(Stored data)
================================

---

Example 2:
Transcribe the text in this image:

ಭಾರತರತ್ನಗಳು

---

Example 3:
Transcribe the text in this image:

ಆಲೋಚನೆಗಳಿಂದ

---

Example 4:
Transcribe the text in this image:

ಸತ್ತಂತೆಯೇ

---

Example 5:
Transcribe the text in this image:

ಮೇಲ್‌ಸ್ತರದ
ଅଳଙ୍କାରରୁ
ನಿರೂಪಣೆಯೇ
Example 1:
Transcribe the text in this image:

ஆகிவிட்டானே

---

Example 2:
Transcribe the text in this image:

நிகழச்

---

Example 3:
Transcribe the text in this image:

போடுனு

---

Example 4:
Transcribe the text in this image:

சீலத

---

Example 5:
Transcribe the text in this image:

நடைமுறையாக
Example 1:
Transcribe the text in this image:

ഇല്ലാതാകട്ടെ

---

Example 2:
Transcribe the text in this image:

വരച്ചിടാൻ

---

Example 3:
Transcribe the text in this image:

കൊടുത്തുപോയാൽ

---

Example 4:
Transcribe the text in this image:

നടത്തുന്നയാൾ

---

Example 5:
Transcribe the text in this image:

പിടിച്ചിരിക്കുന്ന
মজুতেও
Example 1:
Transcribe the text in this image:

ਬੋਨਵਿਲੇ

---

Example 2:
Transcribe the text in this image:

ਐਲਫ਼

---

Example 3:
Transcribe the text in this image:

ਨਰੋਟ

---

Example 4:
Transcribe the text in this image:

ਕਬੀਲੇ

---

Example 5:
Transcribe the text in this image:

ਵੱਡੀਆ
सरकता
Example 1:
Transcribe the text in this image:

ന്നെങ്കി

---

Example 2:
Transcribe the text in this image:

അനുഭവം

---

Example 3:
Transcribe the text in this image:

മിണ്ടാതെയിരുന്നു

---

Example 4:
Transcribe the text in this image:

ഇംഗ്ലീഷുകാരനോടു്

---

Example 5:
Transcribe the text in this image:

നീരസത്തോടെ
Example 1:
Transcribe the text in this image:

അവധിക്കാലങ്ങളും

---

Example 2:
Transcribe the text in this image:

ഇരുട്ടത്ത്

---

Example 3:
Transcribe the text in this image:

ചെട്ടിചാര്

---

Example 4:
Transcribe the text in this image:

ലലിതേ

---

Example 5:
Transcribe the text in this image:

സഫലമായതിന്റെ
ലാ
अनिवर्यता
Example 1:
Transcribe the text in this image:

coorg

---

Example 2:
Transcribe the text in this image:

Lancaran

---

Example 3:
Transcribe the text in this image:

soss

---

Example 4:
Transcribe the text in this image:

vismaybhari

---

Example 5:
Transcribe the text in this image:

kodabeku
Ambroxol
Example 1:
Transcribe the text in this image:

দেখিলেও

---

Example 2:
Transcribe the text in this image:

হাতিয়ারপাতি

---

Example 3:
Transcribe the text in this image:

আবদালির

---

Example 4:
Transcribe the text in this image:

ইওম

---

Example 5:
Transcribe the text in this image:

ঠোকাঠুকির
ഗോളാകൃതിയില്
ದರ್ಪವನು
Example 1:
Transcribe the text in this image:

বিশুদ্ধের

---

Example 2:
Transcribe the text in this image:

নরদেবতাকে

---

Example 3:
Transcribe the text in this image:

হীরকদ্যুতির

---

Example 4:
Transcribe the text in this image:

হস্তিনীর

================================

What this task involves
Copy each entry above exactly, character for character.

Exercise output
---

Example 2:
Transcribe the text in this image:

ಭಾರತರತ್ನಗಳು

---

Example 3:
Transcribe the text in this image:

ಆಲೋಚನೆಗಳಿಂದ

---

Example 4:
Transcribe the text in this image:

ಸತ್ತಂತೆಯೇ

---

Example 5:
Transcribe the text in this image:

ಮೇಲ್‌ಸ್ತರದ
ଅଳଙ୍କାରରୁ
ನಿರೂಪಣೆಯೇ
Example 1:
Transcribe the text in this image:

ஆகிவிட்டானே

---

Example 2:
Transcribe the text in this image:

நிகழச்

---

Example 3:
Transcribe the text in this image:

போடுனு

---

Example 4:
Transcribe the text in this image:

சீலத

---

Example 5:
Transcribe the text in this image:

நடைமுறையாக
Example 1:
Transcribe the text in this image:

ഇല്ലാതാകട്ടെ

---

Example 2:
Transcribe the text in this image:

വരച്ചിടാൻ

---

Example 3:
Transcribe the text in this image:

കൊടുത്തുപോയാൽ

---

Example 4:
Transcribe the text in this image:

നടത്തുന്നയാൾ

---

Example 5:
Transcribe the text in this image:

പിടിച്ചിരിക്കുന്ന
মজুতেও
Example 1:
Transcribe the text in this image:

ਬੋਨਵਿਲੇ

---

Example 2:
Transcribe the text in this image:

ਐਲਫ਼

---

Example 3:
Transcribe the text in this image:

ਨਰੋਟ

---

Example 4:
Transcribe the text in this image:

ਕਬੀਲੇ

---

Example 5:
Transcribe the text in this image:

ਵੱਡੀਆ
सरकता
Example 1:
Transcribe the text in this image:

ന്നെങ്കി

---

Example 2:
Transcribe the text in this image:

അനുഭവം

---

Example 3:
Transcribe the text in this image:

മിണ്ടാതെയിരുന്നു

---

Example 4:
Transcribe the text in this image:

ഇംഗ്ലീഷുകാരനോടു്

---

Example 5:
Transcribe the text in this image:

നീരസത്തോടെ
Example 1:
Transcribe the text in this image:

അവധിക്കാലങ്ങളും

---

Example 2:
Transcribe the text in this image:

ഇരുട്ടത്ത്

---

Example 3:
Transcribe the text in this image:

ചെട്ടിചാര്

---

Example 4:
Transcribe the text in this image:

ലലിതേ

---

Example 5:
Transcribe the text in this image:

സഫലമായതിന്റെ
ലാ
अनिवर्यता
Example 1:
Transcribe the text in this image:

coorg

---

Example 2:
Transcribe the text in this image:

Lancaran

---

Example 3:
Transcribe the text in this image:

soss

---

Example 4:
Transcribe the text in this image:

vismaybhari

---

Example 5:
Transcribe the text in this image:

kodabeku
Ambroxol
Example 1:
Transcribe the text in this image:

দেখিলেও

---

Example 2:
Transcribe the text in this image:

হাতিয়ারপাতি

---

Example 3:
Transcribe the text in this image:

আবদালির

---

Example 4:
Transcribe the text in this image:

ইওম

---

Example 5:
Transcribe the text in this image:

ঠোকাঠুকির
ഗോളാകൃതിയില്
ದರ್ಪವನು
Example 1:
Transcribe the text in this image:

বিশুদ্ধের

---

Example 2:
Transcribe the text in this image:

নরদেবতাকে

---

Example 3:
Transcribe the text in this image:

হীরকদ্যুতির

---

Example 4:
Transcribe the text in this image:

হস্তিনীর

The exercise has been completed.